8 Responses to “Krispy Kreme Name to Be Struck from Children’s Clinic”

  1. April 28, 2016 at 7:36 am, Allen Browne said:

    UNC is better at basketball.

    • April 28, 2016 at 7:46 am, Ted said:


  2. April 28, 2016 at 8:33 am, Joan Ifland said:

    There is no excuse for the ignorance about the connection between processed foods and illness in children. Thank goodness for the CSPI.

  3. April 28, 2016 at 9:03 am, Kelsie said:


    • April 28, 2016 at 9:52 am, Ted said:

      Well said!

  4. April 28, 2016 at 10:31 am, paul childs said:

    This goes to show how accurate intuitive senses can be. If you’re doing something that your gut ‘feels’ is a bit off, and the PR people are going ‘No, it’s fine, and here’s the twisted reasoning that makes it fine’. Your gut is right.

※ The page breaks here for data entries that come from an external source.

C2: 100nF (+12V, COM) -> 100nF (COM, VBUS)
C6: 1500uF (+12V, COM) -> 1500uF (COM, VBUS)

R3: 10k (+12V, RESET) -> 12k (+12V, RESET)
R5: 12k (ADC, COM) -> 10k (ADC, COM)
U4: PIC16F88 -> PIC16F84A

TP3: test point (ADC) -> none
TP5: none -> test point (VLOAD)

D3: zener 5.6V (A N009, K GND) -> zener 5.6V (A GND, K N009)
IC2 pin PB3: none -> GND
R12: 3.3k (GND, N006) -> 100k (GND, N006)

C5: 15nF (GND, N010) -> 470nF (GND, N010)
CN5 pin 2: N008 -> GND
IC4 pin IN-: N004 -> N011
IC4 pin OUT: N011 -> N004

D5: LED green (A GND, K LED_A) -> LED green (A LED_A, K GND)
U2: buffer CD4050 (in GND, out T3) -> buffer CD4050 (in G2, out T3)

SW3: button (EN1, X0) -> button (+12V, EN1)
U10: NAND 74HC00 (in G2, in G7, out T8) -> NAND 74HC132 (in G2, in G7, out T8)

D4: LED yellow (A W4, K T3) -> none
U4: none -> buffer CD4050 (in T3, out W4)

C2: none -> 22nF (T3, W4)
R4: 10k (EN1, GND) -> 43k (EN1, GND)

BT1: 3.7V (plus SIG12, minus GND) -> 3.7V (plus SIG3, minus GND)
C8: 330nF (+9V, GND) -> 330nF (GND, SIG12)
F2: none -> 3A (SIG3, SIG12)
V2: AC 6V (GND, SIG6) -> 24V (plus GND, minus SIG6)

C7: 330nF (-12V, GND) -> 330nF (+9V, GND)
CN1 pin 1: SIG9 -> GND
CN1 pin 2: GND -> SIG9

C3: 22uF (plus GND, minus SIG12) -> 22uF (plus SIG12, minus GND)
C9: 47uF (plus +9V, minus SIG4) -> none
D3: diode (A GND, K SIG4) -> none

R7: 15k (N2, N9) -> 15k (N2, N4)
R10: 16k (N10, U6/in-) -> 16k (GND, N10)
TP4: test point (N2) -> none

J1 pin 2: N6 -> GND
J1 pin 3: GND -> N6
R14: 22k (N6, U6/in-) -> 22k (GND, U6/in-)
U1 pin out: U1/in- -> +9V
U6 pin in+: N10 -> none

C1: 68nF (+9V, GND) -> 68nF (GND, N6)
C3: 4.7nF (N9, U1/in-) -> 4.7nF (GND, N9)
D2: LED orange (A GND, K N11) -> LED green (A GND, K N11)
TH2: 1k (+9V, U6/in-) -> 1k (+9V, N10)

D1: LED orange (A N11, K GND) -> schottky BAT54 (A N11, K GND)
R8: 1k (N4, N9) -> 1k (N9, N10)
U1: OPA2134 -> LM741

    PR people are like lawyers, you’re paying them to say what you want to hear.

    • April 28, 2016 at 1:59 pm, Ted said:

      Well said, Paul.

  5. April 29, 2016 at 4:17 am, Mary-Jo Overwater said:

    I wonder if the Ronald McDonald House Charities is seeing this and if they feel affected? They do so much great work in helping families with sick children, but, I remember thinking and also saying, to all the pediatricians and pediatric nurses I worked with and anyone else I could find at the time (now I’m going back 40+ years), incredulously,’what the…?’ No one, then, thought it was or would be a problem. The thinking, then, was that sick children are just as entitled to popular ‘treats’ as any other child and pediatric medical professionals felt it was a good thing — it ‘normalized’ children suffering from diseases. Ironically, of course, burgers, fries, breaded chicken nuggets, soda, etc, became ‘normal’ meals vs. treats in these very same 40 years, now strongly associated with at least 2 big diseases afflicting children today — obesity and Type 2 Diabetes. I’m not even sure how involved MacDonald’s is with funding the houses now. Maybe it’s time for a revisit!